As the answer, set down the lines below from the one containing "workplaces, shedding light on how these" through the one containing "education, the sources of scholarships can be", exactly and inclusively, and no others.

----------------

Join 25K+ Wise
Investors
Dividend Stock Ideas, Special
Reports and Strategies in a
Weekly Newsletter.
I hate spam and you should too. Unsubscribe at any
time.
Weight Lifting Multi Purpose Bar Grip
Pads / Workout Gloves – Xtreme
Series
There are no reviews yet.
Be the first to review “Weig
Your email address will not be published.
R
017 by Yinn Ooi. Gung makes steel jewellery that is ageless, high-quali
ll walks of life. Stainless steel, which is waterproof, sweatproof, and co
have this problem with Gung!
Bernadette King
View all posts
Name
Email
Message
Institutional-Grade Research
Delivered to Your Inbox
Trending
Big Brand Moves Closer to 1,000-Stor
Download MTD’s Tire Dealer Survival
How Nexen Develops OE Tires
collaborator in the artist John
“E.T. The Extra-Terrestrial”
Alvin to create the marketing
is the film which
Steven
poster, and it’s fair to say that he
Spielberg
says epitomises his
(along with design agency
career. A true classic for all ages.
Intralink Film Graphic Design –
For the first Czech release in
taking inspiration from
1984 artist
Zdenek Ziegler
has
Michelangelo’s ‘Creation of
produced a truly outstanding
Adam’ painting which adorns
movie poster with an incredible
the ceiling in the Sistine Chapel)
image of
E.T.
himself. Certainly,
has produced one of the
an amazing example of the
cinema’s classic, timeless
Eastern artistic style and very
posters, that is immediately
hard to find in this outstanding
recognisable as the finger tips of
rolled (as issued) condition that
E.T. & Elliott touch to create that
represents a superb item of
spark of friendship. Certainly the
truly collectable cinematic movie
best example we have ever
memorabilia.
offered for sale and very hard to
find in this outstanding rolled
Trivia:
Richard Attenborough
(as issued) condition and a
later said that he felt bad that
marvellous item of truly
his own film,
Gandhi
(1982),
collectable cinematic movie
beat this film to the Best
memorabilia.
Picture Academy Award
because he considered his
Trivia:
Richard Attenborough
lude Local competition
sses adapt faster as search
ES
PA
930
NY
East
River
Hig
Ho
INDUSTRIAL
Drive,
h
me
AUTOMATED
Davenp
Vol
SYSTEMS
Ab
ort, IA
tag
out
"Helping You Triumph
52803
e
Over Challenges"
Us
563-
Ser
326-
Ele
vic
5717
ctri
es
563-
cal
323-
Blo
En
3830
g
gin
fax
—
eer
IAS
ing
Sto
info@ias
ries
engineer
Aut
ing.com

----------------

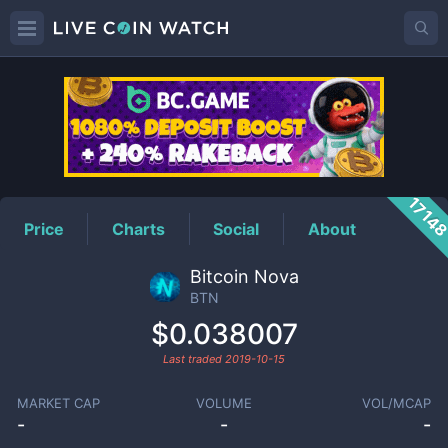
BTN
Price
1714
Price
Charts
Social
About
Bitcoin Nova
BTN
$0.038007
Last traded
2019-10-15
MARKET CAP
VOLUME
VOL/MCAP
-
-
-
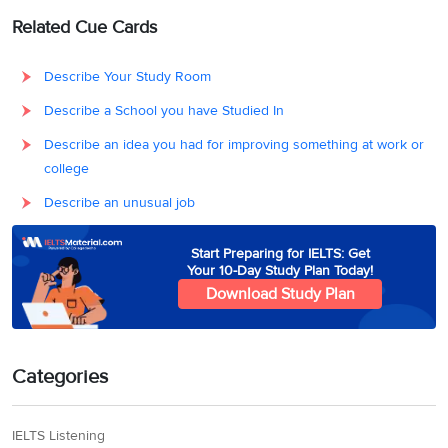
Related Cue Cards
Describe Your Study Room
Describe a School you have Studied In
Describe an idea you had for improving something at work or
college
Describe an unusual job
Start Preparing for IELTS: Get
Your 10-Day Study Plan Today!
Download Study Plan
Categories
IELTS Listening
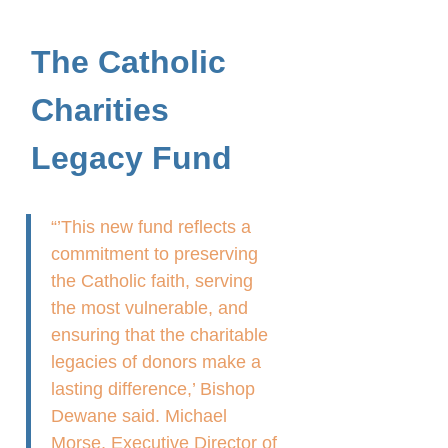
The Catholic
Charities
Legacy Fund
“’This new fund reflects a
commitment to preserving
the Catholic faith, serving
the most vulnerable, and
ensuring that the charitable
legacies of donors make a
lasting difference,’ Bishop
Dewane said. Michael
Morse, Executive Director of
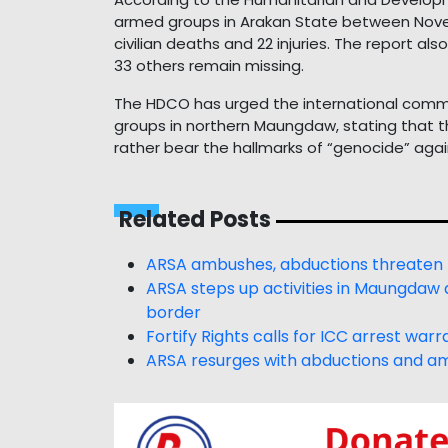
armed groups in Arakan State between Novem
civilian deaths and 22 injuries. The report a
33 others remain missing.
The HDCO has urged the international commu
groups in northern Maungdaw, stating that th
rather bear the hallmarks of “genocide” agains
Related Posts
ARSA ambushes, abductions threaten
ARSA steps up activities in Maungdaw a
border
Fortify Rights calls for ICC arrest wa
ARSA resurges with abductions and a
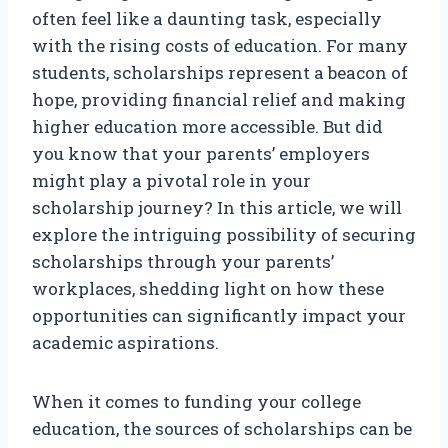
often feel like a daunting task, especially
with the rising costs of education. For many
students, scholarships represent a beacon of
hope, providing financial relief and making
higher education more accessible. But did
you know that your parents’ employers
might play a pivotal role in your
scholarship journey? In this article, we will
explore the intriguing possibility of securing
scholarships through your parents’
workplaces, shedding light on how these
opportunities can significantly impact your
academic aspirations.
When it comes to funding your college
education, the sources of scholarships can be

----------------

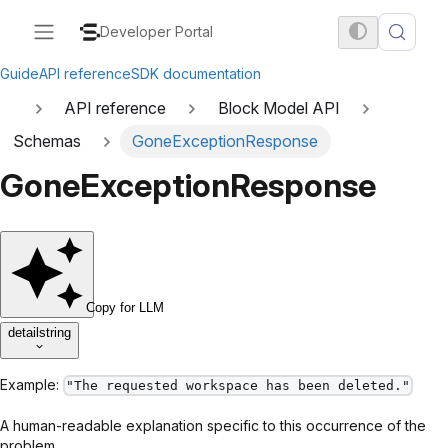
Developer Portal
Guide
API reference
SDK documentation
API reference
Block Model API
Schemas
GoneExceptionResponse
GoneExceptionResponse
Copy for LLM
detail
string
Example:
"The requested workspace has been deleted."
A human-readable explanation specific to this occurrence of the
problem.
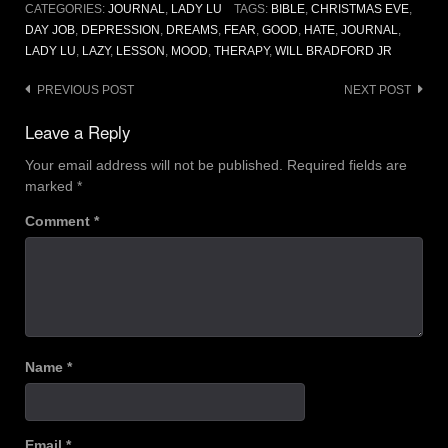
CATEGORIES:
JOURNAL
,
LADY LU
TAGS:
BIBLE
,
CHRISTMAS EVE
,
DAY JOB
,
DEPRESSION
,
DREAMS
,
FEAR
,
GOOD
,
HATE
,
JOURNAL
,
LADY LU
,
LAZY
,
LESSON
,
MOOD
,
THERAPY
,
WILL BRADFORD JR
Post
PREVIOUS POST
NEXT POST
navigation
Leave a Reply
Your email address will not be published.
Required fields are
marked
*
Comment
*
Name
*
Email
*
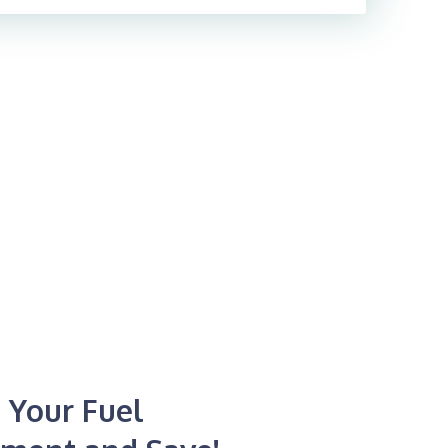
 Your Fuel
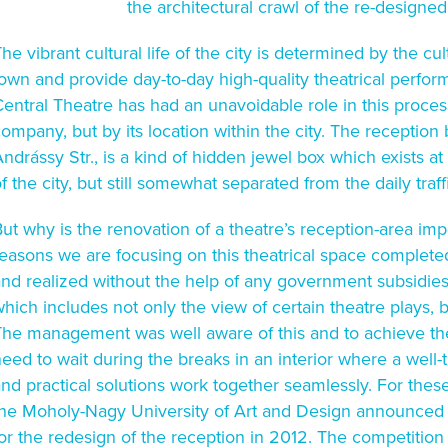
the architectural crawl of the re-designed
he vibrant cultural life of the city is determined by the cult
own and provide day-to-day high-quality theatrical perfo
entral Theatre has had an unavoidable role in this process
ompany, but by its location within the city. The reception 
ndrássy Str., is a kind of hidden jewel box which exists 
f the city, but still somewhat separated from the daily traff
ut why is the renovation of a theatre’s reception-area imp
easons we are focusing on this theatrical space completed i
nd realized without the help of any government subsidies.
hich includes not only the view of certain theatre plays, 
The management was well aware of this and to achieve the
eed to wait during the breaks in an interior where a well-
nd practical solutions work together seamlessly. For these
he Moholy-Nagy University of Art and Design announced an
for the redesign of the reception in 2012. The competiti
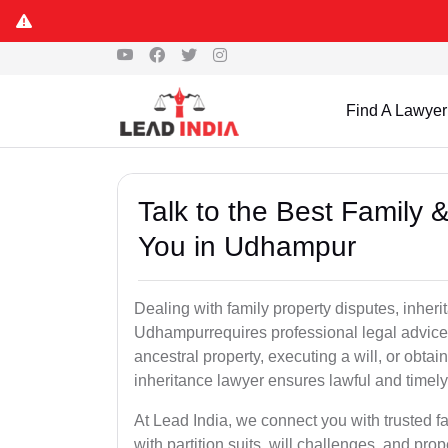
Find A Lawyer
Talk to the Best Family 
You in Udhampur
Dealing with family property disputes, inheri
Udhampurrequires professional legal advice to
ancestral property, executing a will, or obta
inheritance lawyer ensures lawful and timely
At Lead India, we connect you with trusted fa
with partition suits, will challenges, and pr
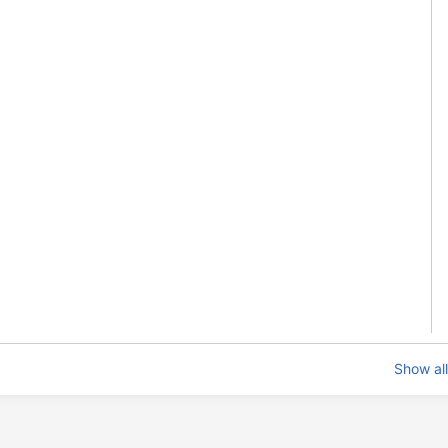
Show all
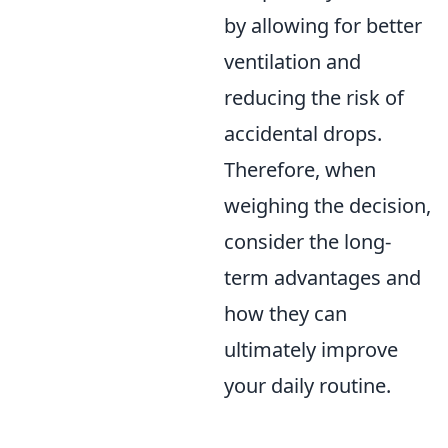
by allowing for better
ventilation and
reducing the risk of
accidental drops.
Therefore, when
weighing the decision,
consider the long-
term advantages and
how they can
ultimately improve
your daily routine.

----------------

EXPECTED ANSWER >>
workplaces, shedding light on how these
opportunities can significantly impact your
academic aspirations.
When it comes to funding your college
education, the sources of scholarships can be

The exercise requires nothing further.